▶ TEXT PASSAGE

▬▬▬▬▬▬▬▬▬▬

Another 2 to 3 mail encoding problem

Thu Aug 27 04:34:47 EDT 2020

Peter J. Holzer <hjp-python at hjp.at> wrote:
> The problem is that the message contains a '\ufeff' character (byte
> order mark) where email/generator.py expects only ASCII characters.
> 
> I see two possible reasons for this:
> 
>  * The mbox writing code assumes that all messages with non-ascii
>    characters are QP or base64 encoded, and some higher layer uses 8bit
>    instead.
> 
>  * A mime-part is declared as charset=us-ascii but contains really
>    Unicode characters.
> 
> Both reasons are weird.
> 
> The first would be an unreasonable assumption (8bit encoding has been
> common since the mid-1990s), but even if the code made that assumption,
> one would expect that other code from the same library honors it.

▬▬▬▬▬▬▬▬▬▬

[Extracted data entries]
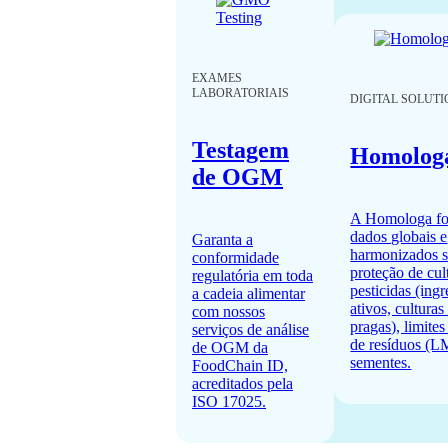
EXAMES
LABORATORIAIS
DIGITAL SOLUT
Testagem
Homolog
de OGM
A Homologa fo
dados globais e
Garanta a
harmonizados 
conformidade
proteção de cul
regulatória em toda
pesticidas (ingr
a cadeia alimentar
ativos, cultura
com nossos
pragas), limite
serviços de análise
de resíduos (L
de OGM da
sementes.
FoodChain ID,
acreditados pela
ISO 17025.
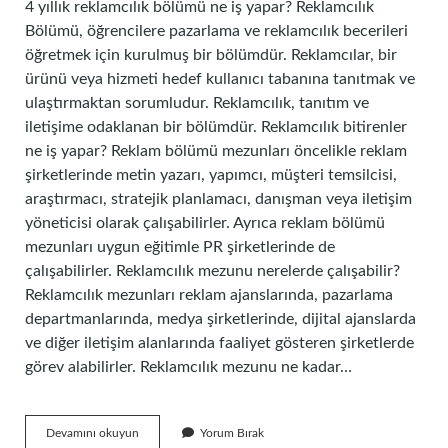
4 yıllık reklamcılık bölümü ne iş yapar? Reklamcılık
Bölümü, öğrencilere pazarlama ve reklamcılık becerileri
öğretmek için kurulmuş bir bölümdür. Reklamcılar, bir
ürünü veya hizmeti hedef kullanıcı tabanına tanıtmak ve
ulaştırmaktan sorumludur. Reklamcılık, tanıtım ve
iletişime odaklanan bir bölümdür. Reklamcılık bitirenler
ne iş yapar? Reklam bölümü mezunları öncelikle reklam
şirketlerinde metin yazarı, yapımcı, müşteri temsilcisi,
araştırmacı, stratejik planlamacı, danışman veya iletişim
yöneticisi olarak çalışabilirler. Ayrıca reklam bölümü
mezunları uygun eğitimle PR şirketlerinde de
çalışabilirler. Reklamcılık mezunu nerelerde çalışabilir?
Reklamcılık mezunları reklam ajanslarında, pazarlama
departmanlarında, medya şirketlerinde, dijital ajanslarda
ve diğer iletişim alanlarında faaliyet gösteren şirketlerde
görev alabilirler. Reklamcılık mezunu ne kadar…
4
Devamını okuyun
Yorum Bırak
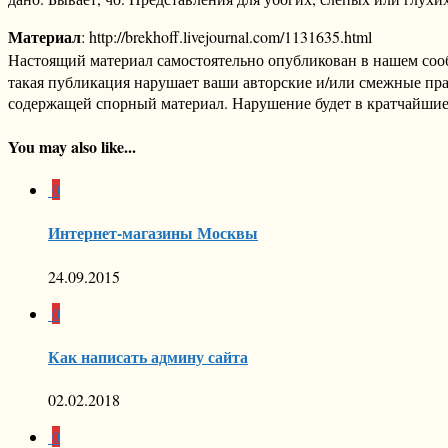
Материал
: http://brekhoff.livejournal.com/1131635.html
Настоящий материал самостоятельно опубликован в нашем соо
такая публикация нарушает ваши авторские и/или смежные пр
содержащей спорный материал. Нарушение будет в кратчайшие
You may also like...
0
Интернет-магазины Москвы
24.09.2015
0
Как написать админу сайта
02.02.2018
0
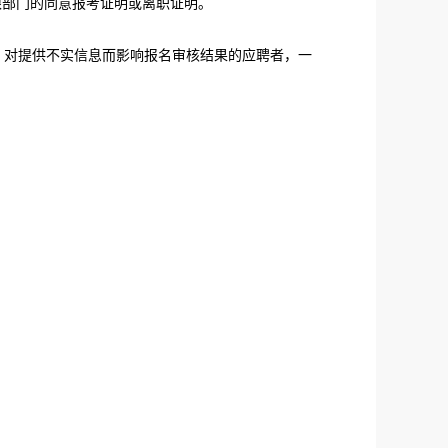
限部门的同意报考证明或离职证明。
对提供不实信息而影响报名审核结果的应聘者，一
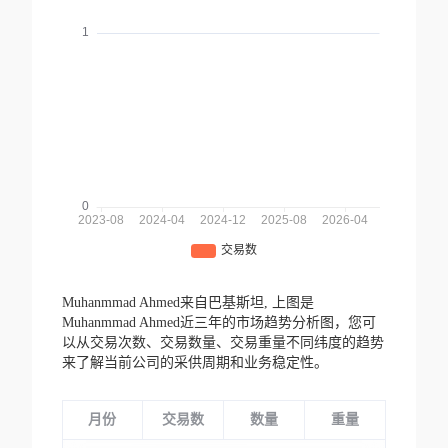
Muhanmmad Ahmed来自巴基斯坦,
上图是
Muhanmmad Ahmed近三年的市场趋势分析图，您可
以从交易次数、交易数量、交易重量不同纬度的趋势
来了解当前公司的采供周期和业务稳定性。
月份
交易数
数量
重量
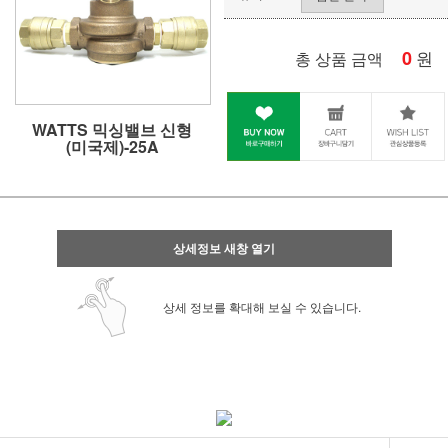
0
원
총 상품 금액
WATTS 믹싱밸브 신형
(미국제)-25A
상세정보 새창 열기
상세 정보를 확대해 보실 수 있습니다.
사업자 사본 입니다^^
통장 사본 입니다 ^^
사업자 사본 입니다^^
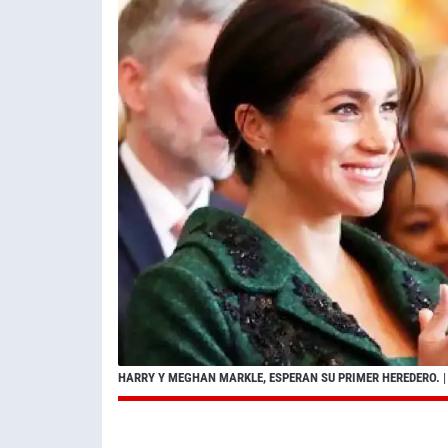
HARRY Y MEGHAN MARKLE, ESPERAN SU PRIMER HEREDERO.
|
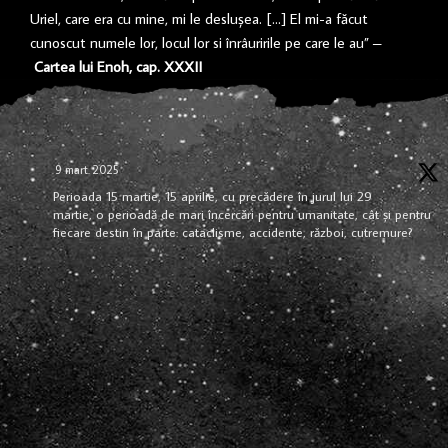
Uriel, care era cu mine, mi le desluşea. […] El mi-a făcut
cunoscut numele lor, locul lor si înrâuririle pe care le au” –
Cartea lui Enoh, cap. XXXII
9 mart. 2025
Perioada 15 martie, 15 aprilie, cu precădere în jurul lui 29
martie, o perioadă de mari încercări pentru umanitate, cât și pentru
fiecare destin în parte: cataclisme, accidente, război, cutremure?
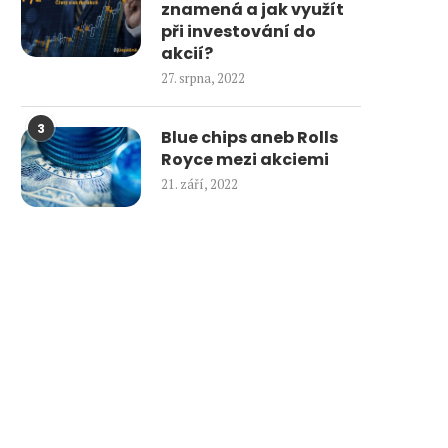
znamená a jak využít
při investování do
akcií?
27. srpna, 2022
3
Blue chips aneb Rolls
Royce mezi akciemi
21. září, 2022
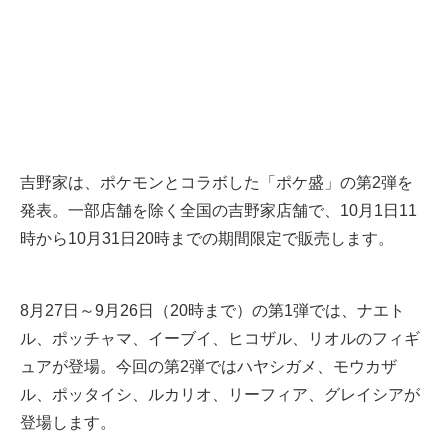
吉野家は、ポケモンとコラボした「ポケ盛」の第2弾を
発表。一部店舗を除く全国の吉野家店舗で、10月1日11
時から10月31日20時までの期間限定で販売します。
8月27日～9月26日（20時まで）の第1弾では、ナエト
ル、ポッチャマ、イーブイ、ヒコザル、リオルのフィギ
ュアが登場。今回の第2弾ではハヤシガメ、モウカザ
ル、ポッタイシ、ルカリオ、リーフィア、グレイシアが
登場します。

▬▬▬▬▬▬▬▬▬▬

▶ PROBLEMS TO WORK ON
a) Convert the entries from the line with "吉野家は、ポケモンとコラボした「ポケ盛」の第2弾を" up to and including the last line of the entries into a Markdown table with the columns Row and Line, leaving out blank lines.
b) Carry on the post about the Python email encoding problem from the point where it stops.
The post and the entries have no connection to each other.

▶ ANSWERS TO THE EXERCISE
a)
| Row | Line |
|---|---|
| 1 | 吉野家は、ポケモンとコラボした「ポケ盛」の第2弾を |
| 2 | 発表。一部店舗を除く全国の吉野家店舗で、10月1日11 |
| 3 | 時から10月31日20時までの期間限定で販売します。 |
| 4 | 8月27日～9月26日（20時まで）の第1弾では、ナエト |
| 5 | ル、ポッチャマ、イーブイ、ヒコザル、リオルのフィギ |
| 6 | ュアが登場。今回の第2弾ではハヤシガメ、モウカザ |
| 7 | ル、ポッタイシ、ルカリオ、リーフィア、グレイシアが |
| 8 | 登場します。 |

b)
> 
> The second shouldn't be possible: If a message is mis-declared (that
> happens) one would expect that the error happens during parsing, not
> when trying to serialize the already parsed message. 
> 
> But then you haven't shown where msg comes from. How do you parse the
> message to get "msg"?
> 
> Can you construct a minimal test message which triggers the bug?
> 
Yes, simply sending myself an E-Mail with (for example) accented
characters triggers the error.

I'm pretty certain my system (and E-Mail in and out, and Usenet news)
handle these correctly as UTF8.  E.g.:-

    àéçł

It's *only* when I switch the mail delivery to Python 3 that the error
appears.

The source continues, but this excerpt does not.